On August 12, 2022, the U.S. House of Representatives passed the Inflation Reduction Act (IRA). Following the passage, President Biden is expected to officially sign the IRA into law on Tuesday, August 16, 2022. The IRA was narrowly passed along partisan lines under “reconciliation” rules, which enabled the bill to be passed by an evenly divided Senate, with Vice President Harris casting the deciding vote. While the new law will have significant impacts on corporate taxation and climate change, it also contains several provisions impacting group health plans that are of importance.
The IRA puts in place a three-year extension of the expanded Affordable Care Act (ACA) subsidies that were originally enacted as part of the American Rescue Plan Act of 2021 (ARPA). ARPA subsidies give help to nearly 90 percent of those who signed up for health coverage on the health insurance marketplaces during the 2022 open enrollment period, assisting individuals who make as much as $52,000 and families with an income of up to $106,000. Those subsidies were set to expire at the end of 2022 without the passage of an extension, and policymakers had been concerned about skyrocketing premiums for those reliant on the subsidy in 2023. More than 10 million Americans were projected to lose part or all of their premium tax credits, resulting in a potential loss coverage for 3 million insureds.
While the passage of this extension does not directly impact employer-provided group health insurance, it will certainly have indirect impacts. Under the shared responsibility provisions of the Affordable Care Act (ACA), applicable large employers (ALEs—those with at least 50 full-time or full-time-equivalent employees in the prior calendar year) must either offer minimum essential coverage that is “affordable” and that provides “minimum value” to their full-time employees (and their dependents), or potentially make an employer shared responsibility payment to the IRS. The employer shared responsibility provisions are sometimes referred to as “the employer mandate” or “the pay or play provisions.” Although it should be mentioned that the three affordability safe harbors used by employers are unaffected directly. Therefore, penalties are still based on the employee’s self-only cost to elect coverage on the employers least expensive plan and are not based on the family premium cost.

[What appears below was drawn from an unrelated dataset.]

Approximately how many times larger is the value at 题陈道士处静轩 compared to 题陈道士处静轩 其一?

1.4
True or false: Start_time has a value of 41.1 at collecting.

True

Whether an employer will owe a penalty to the IRS depends in part on whether at least one full-time employee receives a subsidy for purchasing coverage on a health insurance exchange. The expansion of the subsidies under ARPA made it more likely that employees would qualify for a subsidy. Now is a good time for employers to ensure that their coverage for 2023 provides minimum value and is considered affordable. There is more information regarding those determinations on the IRS website, and your AssuredPartners employee benefits consultant can also help you with making that determination. The affordability threshold for 2022 is 9.61% of household income, but in 2023, that percentage will decrease to 9.12%.
Medicare Drug Prices
The IRA will also have a significant impact on retiree drug spending, for the first time allow the government to negotiate prices on select Medicare medications. It will also cap seniors’ out-of-pocket spending on drugs at $2,000 a year and penalize drug makers that increase prices for Medicare Part B and D drugs by more than the inflation rate. Additionally, the IRA will cap the cost for insulin at $35 per month for Medicare enrollees starting in 2023.

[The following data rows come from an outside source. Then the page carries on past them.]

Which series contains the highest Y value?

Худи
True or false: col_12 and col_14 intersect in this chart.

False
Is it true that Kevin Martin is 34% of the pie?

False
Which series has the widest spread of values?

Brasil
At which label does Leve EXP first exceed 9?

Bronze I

Under the legislation that established the Part D drug program in 2003, the government was prohibited from negotiating directly with pharmaceutical manufacturers. Individual insurance companies participating in Part D can negotiate, but they have not had the bargaining power of the federal government. Allowing the government to negotiate directly is expected to save about $100 billion through 2031, according to Congressional Budget Office estimates.

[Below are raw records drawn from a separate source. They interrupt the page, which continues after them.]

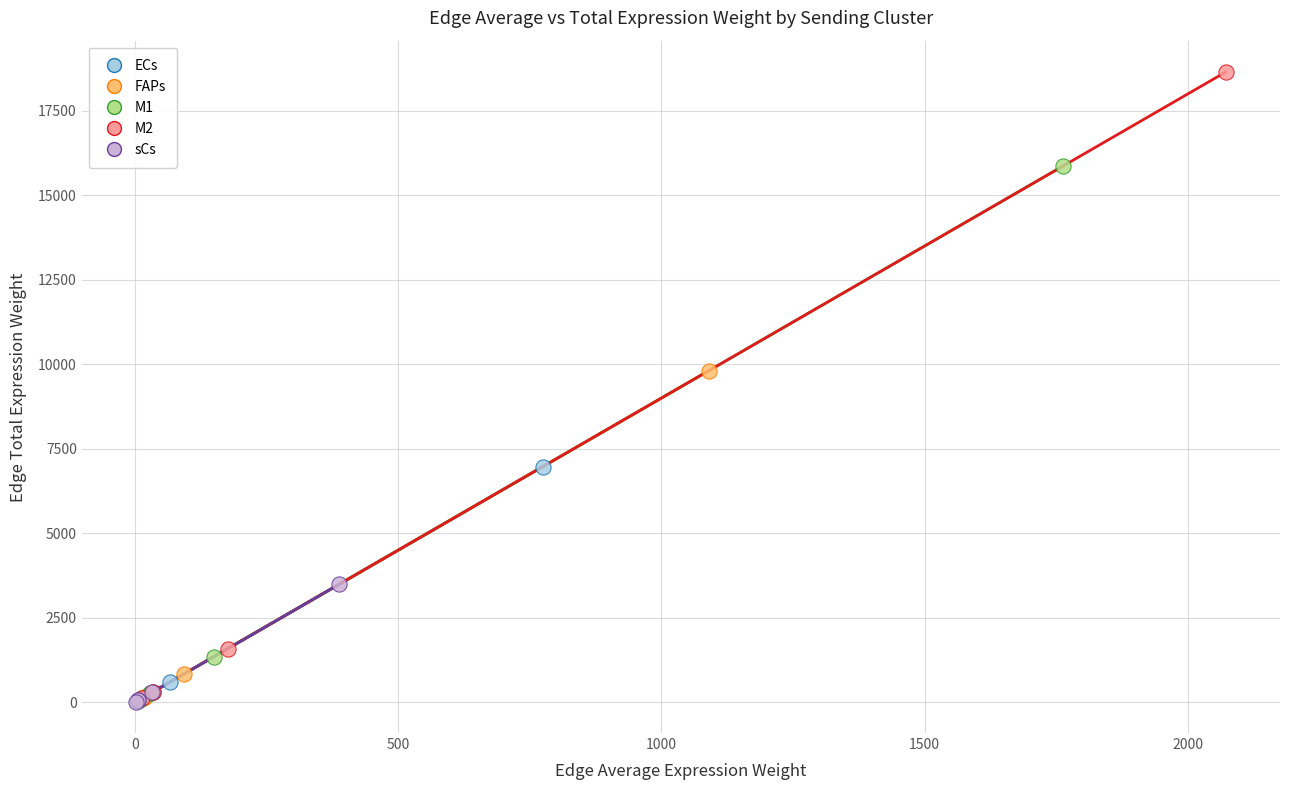

Which series has the widest spread of Y values?

M2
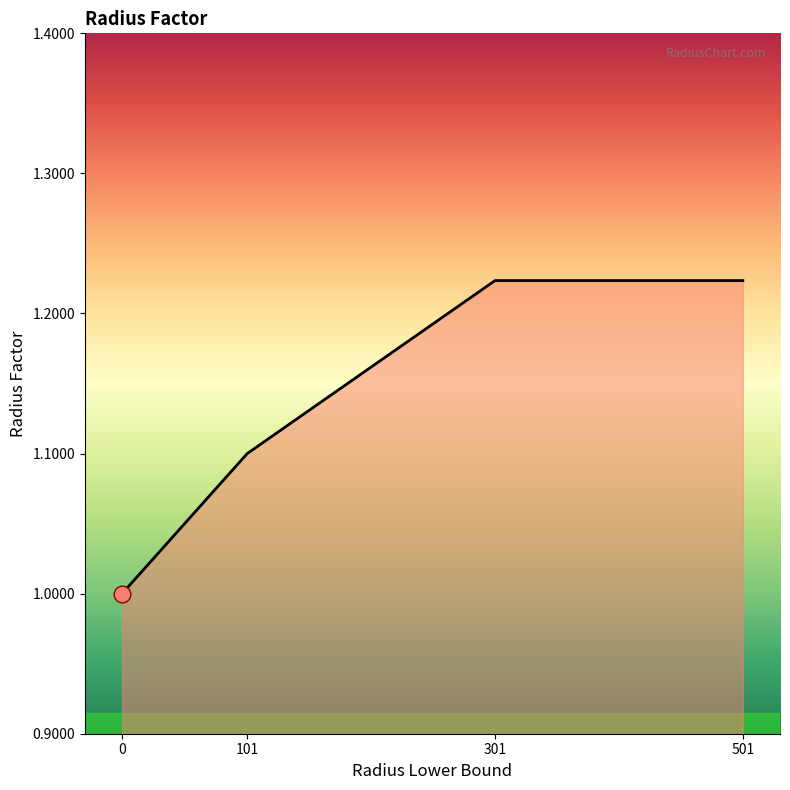

Is it true that the value at 101 is 1.7?

False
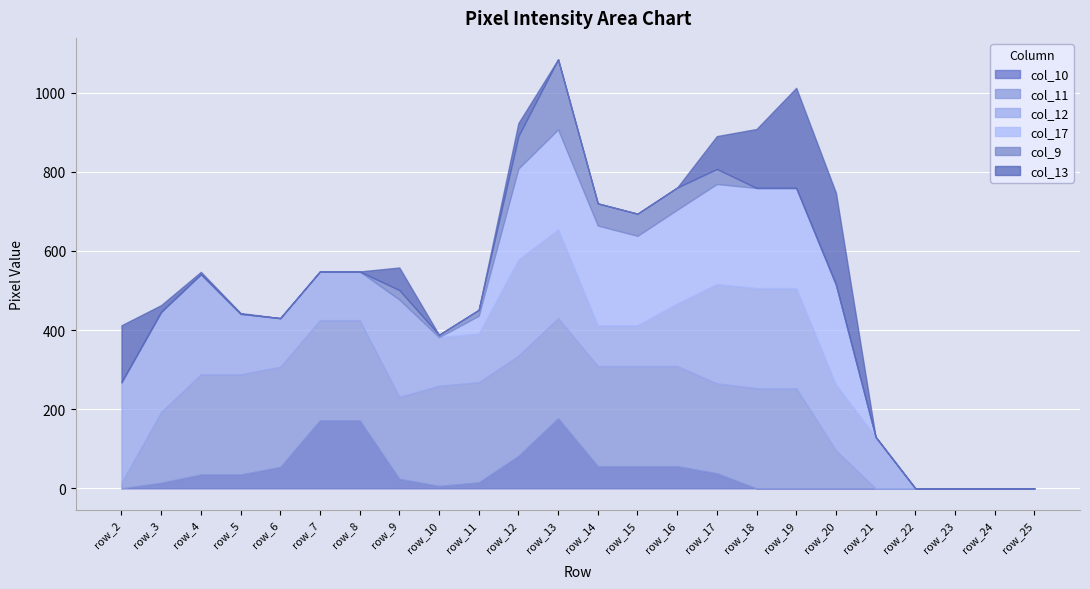

Reading left to right, transcribe all the data shown in this chart.

col_10: row_2=0	row_3=14	row_4=35	row_5=35	row_6=54	row_7=172	row_8=172	row_9=24	row_10=6	row_11=15	row_12=82	row_13=177	row_14=56	row_15=56	row_16=56	row_17=38	row_18=0	row_19=0	row_20=0	row_21=0	row_22=0	row_23=0	row_24=0	row_25=0
col_11: row_2=14	row_3=179	row_4=253	row_5=253	row_6=253	row_7=253	row_8=253	row_9=207	row_10=253	row_11=253	row_12=253	row_13=253	row_14=253	row_15=253	row_16=253	row_17=227	row_18=253	row_19=253	row_20=96	row_21=0	row_22=0	row_23=0	row_24=0	row_25=0
col_12: row_2=254	row_3=253	row_4=253	row_5=153	row_6=123	row_7=123	row_8=123	row_9=246	row_10=123	row_11=123	row_12=243	row_13=224	row_14=103	row_15=103	row_16=158	row_17=251	row_18=253	row_19=253	row_20=166	row_21=130	row_22=0	row_23=0	row_24=0	row_25=0
col_17: row_2=0	row_3=0	row_4=0	row_5=0	row_6=0	row_7=0	row_8=0	row_9=0	row_10=0	row_11=45	row_12=230	row_13=253	row_14=252	row_15=226	row_16=237	row_17=253	row_18=253	row_19=253	row_20=253	row_21=0	row_22=0	row_23=0	row_24=0	row_25=0
col_9: row_2=0	row_3=0	row_4=0	row_5=0	row_6=0	row_7=0	row_8=0	row_9=24	row_10=6	row_11=15	row_12=82	row_13=177	row_14=56	row_15=56	row_16=56	row_17=38	row_18=0	row_19=0	row_20=0	row_21=0	row_22=0	row_23=0	row_24=0	row_25=0
col_13: row_2=144	row_3=17	row_4=6	row_5=2	row_6=0	row_7=0	row_8=0	row_9=57	row_10=0	row_11=0	row_12=33	row_13=0	row_14=0	row_15=0	row_16=0	row_17=83	row_18=149	row_19=253	row_20=232	row_21=0	row_22=0	row_23=0	row_24=0	row_25=0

There is no provision in the IRA that requires drug manufacturers to give the same prices to the private insurance market that it negotiates with the federal government. Democrats in Congress had attempted to include such a provision, but were unable to do so, since that provision failed to have a direct impact on federal spending and taxation, and therefore could not be included in a “reconciliation” bill. Without such a provision, it remains to be seen whether the federal government’s new bargaining power will decrease costs across the prescription drug market or if it will result in cost-shifting to employer-provided health plans.